Public housing occupies a unique and essential place on the affordable housing spectrum. It is home to about 2.2 million lowincome families, seniors and people with disabilities. A multibillion dollar asset, public housing authorities’ (PHAs) spending on operations and capital improvements also generates significant economic activity.
On February 17, 2009, President Obama signed the Recovery Act, which included $4 billion in public housing capital funds. A significant reason for that provision was the finding from a 2007 Econsult study -- as cited in language accompanying the legislation – that every dollar that public housing agencies spend on capital and maintenance produces $2.12 in local economic activity.
In addition to providing badly needed funding to housing agencies across the country, this investment provided an opportunity to build on the 2007 report by examining the impact of large-scale capital spending on the national economy. While the 2007 study assessed the local and regional economic impact of capital repairs and maintenance spending by PHAs, this study focuses on the national economic impact of Recovery Act capital spending by PHAs. The report also measures the long-term physical and operating impact on the public housing portfolios of 20 agencies.

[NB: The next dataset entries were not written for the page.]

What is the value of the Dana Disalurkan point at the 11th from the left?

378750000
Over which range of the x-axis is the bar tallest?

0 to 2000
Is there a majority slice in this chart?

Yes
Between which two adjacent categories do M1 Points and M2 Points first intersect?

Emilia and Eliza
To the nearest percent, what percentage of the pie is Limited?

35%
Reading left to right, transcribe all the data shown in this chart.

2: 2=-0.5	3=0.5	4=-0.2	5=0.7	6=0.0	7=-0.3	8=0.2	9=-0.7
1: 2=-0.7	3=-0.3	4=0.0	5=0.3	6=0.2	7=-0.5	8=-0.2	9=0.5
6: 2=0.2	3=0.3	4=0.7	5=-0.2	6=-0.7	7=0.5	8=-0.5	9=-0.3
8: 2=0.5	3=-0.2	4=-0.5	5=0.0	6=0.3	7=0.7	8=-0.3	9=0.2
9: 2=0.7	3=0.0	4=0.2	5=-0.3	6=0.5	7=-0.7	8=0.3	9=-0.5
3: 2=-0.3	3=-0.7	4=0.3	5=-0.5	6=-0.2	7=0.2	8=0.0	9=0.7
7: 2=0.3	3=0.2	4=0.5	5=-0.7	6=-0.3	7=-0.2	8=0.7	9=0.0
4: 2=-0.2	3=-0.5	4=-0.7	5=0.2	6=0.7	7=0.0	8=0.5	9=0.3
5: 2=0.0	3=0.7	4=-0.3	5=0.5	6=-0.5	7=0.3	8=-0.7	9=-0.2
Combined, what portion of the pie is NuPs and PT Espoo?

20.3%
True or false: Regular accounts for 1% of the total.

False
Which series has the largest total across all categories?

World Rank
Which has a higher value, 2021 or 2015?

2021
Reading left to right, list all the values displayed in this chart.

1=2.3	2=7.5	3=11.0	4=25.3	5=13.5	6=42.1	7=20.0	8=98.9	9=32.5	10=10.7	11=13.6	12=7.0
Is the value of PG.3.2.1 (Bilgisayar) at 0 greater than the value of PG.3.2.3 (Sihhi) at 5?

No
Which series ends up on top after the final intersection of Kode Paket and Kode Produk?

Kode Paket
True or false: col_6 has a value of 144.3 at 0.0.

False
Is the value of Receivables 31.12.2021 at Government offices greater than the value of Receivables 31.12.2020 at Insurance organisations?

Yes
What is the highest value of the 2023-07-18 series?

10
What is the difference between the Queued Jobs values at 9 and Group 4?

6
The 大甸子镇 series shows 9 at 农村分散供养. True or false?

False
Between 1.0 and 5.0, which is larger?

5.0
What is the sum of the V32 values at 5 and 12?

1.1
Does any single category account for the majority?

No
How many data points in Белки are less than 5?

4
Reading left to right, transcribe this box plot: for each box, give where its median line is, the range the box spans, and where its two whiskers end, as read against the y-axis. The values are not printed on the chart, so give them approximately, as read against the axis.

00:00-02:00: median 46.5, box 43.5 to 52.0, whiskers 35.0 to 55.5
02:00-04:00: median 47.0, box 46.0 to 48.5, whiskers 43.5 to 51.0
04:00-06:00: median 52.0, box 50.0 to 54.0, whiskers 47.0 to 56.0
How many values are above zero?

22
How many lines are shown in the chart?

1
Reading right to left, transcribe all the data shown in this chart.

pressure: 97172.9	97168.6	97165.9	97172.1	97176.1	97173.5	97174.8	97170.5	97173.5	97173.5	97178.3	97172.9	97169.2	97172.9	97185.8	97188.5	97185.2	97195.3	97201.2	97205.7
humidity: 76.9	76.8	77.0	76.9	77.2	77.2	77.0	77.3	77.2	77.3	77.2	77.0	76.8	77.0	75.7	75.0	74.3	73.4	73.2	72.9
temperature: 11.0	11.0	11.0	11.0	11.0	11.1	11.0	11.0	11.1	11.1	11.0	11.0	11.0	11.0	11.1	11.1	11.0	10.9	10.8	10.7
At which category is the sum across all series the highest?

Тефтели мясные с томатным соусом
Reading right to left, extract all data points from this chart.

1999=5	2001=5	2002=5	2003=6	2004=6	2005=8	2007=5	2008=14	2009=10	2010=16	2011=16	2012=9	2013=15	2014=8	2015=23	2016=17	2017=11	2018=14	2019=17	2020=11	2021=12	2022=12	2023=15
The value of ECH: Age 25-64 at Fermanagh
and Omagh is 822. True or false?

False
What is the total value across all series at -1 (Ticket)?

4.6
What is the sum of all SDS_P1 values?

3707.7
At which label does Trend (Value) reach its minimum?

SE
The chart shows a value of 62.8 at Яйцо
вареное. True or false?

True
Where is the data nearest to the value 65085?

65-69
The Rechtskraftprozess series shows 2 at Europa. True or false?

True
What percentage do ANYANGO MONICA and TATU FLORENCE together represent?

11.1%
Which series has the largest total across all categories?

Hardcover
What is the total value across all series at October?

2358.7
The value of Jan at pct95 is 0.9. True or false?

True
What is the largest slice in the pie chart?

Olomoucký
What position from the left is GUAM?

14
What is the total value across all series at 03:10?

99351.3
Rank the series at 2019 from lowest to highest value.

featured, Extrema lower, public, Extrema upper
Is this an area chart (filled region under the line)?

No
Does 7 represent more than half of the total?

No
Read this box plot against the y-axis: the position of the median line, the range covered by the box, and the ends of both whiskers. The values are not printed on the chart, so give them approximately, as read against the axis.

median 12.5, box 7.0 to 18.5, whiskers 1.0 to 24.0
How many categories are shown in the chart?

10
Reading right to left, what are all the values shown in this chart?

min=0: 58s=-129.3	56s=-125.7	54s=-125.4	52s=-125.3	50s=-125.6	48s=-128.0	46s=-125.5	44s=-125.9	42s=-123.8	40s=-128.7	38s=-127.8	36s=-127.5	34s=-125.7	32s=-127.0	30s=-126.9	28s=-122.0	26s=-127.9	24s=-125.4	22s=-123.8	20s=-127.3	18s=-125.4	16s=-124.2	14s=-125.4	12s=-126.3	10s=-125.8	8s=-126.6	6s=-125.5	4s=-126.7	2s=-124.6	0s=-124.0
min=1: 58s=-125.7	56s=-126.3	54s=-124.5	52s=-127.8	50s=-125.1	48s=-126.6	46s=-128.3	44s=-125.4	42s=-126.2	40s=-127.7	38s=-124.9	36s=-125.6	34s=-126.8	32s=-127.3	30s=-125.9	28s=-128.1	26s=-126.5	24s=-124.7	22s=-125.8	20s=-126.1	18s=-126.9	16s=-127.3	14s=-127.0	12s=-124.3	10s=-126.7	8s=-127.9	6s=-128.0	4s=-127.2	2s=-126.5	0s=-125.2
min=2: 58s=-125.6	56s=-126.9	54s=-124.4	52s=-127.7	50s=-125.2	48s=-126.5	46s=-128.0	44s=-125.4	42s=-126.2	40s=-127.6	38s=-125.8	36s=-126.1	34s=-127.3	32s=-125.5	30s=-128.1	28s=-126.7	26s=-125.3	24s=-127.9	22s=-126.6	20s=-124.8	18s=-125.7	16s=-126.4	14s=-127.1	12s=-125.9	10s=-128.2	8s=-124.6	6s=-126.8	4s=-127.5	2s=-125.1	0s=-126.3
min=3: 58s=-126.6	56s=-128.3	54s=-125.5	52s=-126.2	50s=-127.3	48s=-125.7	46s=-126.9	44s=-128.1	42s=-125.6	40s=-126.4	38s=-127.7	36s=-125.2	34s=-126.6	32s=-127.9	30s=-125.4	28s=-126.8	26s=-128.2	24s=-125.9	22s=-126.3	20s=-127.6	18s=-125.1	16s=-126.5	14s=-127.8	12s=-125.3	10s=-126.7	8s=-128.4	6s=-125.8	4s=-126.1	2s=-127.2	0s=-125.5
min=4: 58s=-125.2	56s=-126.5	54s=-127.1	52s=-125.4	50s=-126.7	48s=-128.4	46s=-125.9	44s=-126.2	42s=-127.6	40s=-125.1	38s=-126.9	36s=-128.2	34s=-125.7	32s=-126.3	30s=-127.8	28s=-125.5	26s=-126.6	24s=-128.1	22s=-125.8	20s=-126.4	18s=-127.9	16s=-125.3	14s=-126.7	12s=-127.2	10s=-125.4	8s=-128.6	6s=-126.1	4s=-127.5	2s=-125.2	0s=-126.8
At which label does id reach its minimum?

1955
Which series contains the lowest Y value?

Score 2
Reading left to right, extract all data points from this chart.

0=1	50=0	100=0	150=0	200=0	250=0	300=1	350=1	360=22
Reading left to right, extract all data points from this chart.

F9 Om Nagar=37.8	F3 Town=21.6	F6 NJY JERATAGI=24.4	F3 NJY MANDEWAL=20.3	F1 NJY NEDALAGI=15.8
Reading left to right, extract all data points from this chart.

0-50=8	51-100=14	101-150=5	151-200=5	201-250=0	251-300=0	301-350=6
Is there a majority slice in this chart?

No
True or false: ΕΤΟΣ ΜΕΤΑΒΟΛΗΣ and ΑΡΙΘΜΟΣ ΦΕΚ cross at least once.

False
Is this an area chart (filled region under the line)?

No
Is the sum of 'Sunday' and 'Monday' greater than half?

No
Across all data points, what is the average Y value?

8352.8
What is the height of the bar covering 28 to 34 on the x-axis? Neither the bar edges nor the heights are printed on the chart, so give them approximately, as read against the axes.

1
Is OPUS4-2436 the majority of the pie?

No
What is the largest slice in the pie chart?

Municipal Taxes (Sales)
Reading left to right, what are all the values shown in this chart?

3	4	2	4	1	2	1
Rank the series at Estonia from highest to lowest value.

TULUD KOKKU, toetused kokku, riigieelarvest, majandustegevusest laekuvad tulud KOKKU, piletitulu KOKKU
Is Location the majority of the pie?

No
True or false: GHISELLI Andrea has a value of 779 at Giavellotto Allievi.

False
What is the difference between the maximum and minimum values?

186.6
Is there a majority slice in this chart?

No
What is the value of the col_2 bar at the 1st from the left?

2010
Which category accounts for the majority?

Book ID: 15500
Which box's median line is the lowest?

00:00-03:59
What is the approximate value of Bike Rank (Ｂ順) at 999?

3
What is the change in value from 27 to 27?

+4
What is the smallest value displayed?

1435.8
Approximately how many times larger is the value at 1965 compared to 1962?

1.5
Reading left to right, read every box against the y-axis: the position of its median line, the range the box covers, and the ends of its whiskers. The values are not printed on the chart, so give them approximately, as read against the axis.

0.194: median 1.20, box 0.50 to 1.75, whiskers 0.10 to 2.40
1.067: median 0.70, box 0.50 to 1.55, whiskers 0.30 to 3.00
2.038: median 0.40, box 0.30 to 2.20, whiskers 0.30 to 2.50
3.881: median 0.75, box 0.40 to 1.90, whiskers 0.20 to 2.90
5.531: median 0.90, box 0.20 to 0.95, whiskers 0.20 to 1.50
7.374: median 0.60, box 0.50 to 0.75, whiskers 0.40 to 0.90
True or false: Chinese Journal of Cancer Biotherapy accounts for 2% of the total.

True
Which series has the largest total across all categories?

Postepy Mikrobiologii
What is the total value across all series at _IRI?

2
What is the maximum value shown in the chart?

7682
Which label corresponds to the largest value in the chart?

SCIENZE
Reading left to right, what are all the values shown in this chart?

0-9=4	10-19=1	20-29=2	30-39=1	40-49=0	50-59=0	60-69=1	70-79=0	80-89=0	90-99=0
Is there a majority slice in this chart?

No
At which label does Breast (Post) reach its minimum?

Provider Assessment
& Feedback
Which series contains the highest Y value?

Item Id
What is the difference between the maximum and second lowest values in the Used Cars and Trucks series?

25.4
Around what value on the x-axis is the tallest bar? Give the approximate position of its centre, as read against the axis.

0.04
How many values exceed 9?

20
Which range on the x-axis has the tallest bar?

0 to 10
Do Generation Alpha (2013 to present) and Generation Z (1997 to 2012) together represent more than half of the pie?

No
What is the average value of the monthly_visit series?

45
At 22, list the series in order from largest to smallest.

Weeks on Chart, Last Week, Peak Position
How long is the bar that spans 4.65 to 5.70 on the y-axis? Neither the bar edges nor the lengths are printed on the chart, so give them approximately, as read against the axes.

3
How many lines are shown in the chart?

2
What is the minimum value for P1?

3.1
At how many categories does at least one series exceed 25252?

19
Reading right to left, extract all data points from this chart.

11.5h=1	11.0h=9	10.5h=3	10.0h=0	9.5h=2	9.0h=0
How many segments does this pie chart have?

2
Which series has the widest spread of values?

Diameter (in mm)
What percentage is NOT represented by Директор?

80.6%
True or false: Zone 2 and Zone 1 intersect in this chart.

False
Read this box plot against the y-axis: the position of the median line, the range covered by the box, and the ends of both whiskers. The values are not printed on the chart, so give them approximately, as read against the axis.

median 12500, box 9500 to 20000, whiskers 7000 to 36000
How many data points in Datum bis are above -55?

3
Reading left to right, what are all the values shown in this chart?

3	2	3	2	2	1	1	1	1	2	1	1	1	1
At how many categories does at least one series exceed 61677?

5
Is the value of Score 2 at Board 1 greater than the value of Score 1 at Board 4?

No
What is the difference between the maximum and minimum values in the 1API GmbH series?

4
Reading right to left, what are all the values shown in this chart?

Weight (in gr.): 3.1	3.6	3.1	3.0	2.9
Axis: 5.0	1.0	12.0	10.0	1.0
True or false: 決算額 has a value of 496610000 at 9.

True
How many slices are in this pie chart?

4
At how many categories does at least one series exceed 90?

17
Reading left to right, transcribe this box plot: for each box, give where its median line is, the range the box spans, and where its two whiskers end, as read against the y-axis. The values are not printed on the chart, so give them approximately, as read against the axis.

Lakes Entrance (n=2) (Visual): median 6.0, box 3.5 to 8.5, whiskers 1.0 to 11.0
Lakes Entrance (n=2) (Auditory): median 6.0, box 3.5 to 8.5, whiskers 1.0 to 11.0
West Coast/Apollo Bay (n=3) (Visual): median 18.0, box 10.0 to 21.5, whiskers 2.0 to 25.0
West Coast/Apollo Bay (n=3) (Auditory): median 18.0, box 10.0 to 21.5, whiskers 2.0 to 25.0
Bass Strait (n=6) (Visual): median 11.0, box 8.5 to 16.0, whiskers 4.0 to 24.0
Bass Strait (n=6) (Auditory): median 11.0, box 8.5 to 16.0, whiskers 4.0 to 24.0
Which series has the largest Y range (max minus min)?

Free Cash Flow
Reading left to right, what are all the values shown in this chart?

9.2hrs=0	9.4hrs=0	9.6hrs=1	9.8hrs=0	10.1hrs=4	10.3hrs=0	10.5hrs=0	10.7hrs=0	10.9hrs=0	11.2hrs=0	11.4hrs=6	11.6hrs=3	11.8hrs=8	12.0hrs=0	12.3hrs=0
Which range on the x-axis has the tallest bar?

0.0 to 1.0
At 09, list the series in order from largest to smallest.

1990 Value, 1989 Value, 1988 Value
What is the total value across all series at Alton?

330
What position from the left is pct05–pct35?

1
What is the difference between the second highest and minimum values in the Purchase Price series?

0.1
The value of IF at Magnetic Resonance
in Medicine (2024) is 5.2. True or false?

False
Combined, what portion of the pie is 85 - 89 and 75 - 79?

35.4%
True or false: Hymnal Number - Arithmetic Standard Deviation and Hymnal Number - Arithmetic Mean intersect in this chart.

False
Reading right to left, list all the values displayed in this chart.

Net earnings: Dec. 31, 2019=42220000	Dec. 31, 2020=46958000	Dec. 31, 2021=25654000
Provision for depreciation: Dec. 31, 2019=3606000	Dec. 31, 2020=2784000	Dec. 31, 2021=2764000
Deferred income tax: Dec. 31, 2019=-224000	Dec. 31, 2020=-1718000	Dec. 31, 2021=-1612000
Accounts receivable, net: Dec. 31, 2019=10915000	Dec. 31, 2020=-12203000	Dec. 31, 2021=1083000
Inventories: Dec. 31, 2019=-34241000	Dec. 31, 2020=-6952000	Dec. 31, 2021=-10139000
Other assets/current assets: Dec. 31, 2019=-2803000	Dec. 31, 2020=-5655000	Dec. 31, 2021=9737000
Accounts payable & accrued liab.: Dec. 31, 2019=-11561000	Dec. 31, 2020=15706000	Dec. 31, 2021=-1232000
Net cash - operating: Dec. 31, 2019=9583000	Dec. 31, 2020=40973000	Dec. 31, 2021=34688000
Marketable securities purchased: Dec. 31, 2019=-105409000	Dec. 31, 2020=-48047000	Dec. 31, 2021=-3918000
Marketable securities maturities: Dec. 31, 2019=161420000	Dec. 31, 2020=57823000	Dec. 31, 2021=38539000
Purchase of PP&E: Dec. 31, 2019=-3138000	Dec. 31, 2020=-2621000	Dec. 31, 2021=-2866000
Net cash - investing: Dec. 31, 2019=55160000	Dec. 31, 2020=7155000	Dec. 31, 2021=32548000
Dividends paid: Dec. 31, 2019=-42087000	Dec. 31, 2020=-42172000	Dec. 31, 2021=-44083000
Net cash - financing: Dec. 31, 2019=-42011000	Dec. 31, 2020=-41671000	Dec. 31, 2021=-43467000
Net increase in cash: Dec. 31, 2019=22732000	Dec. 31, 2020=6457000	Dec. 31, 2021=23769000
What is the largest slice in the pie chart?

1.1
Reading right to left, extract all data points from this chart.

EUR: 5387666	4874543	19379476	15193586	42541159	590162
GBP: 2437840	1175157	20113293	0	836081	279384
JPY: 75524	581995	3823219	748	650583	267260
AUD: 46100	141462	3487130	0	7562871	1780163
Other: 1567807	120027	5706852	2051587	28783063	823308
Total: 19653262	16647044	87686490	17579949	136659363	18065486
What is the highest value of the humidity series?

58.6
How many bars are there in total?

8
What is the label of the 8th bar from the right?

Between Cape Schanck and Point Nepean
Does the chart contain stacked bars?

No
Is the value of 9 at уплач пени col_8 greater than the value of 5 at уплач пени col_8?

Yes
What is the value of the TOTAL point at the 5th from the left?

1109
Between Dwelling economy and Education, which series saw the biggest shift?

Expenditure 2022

The study accomplishes this by using data provided by these agencies on the types of projects being completed, the number of jobs being created, and the estimated impact on utilities consumption and spending.
PHAs spent the money quickly, ahead of a shorter than normal obligation period, despite additional reporting requirements and regulations regarding the use of the funds. They created thousands of jobs, brought thousands of new or rehabbed units online and leveraged billions more in additional funds.